Era
una mañana lúcida para Andrea. Se sentía feliz y radiante por dentro. Se vistió
sin pretensiones y salió a caminar por un sendero. Quería sentir la caricia de
los primeros rayos de sol sobre su piel y la brisa del amanecer sobre su rostro.
El mar de color dorado se extendía a un lado y otro como una invitación a la
calma. Oía los trinos de las aves que surcaban el cielo. Caminó ligera y
consciente de cada uno de sus pasos.
De
vuelta, decidió pasarse por el supermercado y comprar una baguette de pan para
el desayuno. Estaba en la sección de panadería cuando fue abordada por una de
sus vecinas, Carmen. Andrea la escuchó atentamente mientras Carmen la
entretenía con su cháchara.
Las palabras
surgían como un torrente atropellado invadiendo el espacio. Al principio salían
nítidas y luego iban juntándose unas y otras hasta formar una amalgama confusa.
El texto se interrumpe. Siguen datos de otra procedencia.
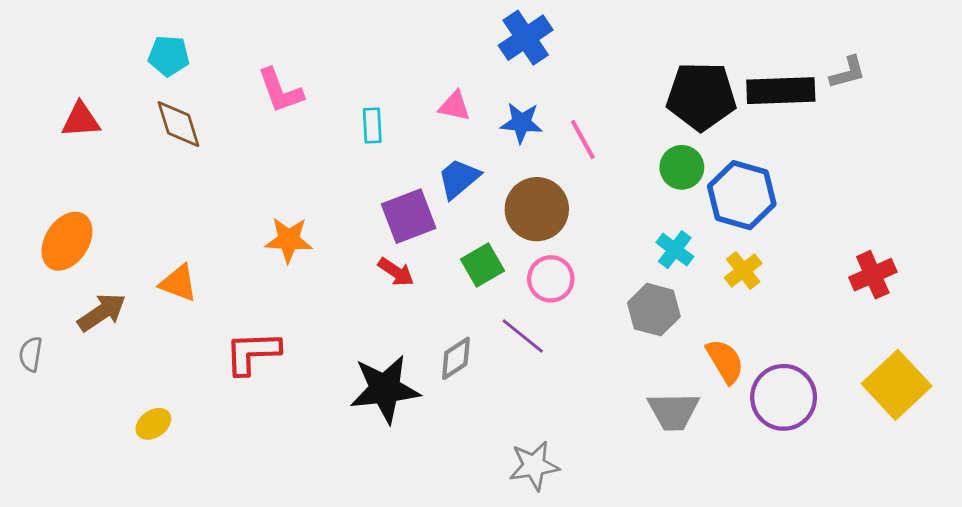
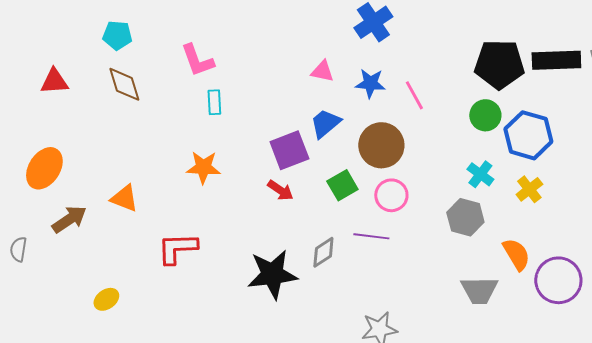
cyan rectangle: (372, 125) -> (214, 102), moved
purple line: (523, 336) -> (371, 236), turned -32

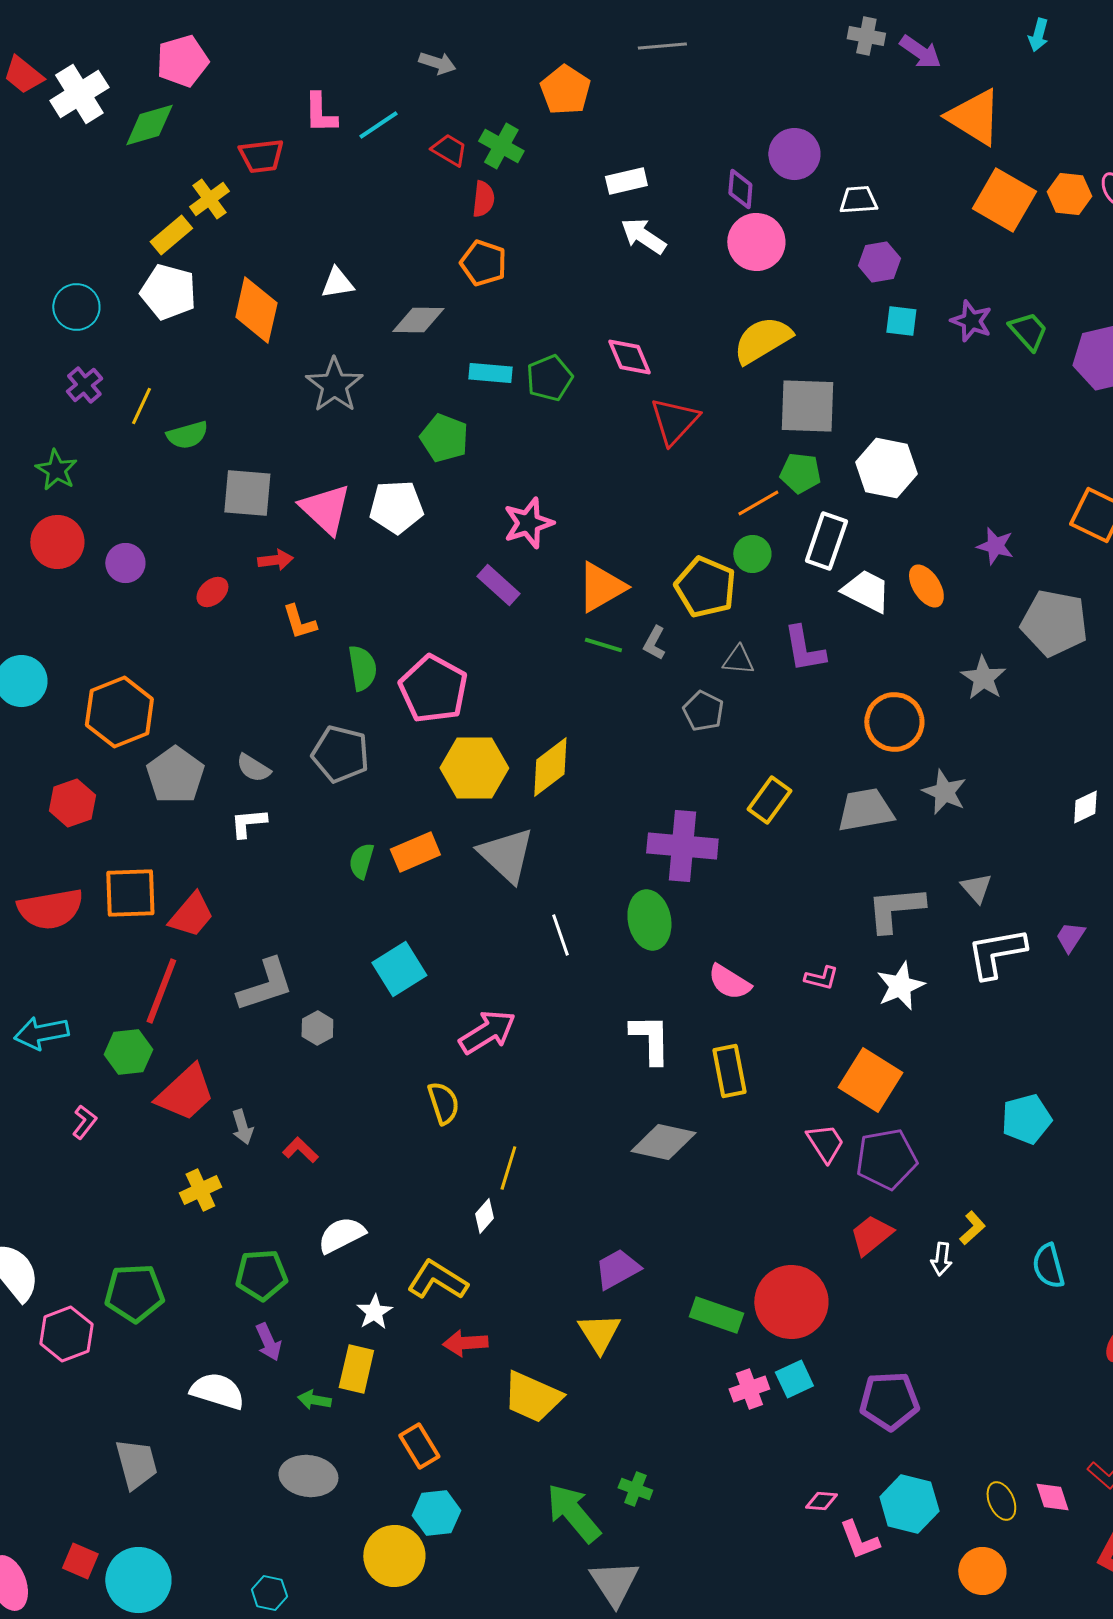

Andrea quería salir de allí, pero la locuacidad de su vecina le disparaba a
quemarropa. No había tregua para la despedida.
El aturdimiento
empezó a hacer mella en su cuerpo. Las piernas, primero temblorosas, luego
frágiles. Hacía rato que ya no escuchaba. Solo un zumbido, un eco, un remolino
que giraba sobre sí mismo. Su mente se tiñó de fatiga y un sudor frío empapó su
piel. Poco a poco, sin saber cómo, se fue desvaneciendo en el aire. Sus
contornos se difuminaron como una nube cuando se dispersa hasta desaparecer por
completo. Como si nunca hubiera estado, como si fuera aire. Sus dedos se
fundieron con el espacio, el aire la atravesó, sus pies se volvieron volátiles.
Pero
Carmen no tenía ojos para ver sino oídos para escucharse. Disparaba palabras
que borraban cualquier vestigio de presencia. Tan entretenida estaba en su
monólogo que casi se sobresaltó al sentir un toque sobre su hombro. Se giró y
se topó con su hermana, que la miraba extrañada.
—¿Qué
haces, Carmen? ¿Por qué estás hablando sola?
—¿Yo?
—preguntó tomada por la sorpresa— Con Andrea, ¿no la ves?
—Carmen,
¡estás hablando sola! No hay nadie a tu lado.
Carmen
se giró desconcertada hacia el sitio donde situaba a su contertulia y sus ojos
se encontraron con un vacío que la heló por dentro. Sintió miedo y vergüenza al
mismo tiempo. No quiso mirar a su alrededor. Un pensamiento la sacudió como un
latigazo mental: “¿No será que estoy loca?”
Su
hermana la tomó del brazo. Con toda la discreción de la que pudo armarse, se la
llevó de allí. De fondo, se oía un rumor que se extendía como un oleaje
creciente en un mar de cuchicheo y miradas punzantes.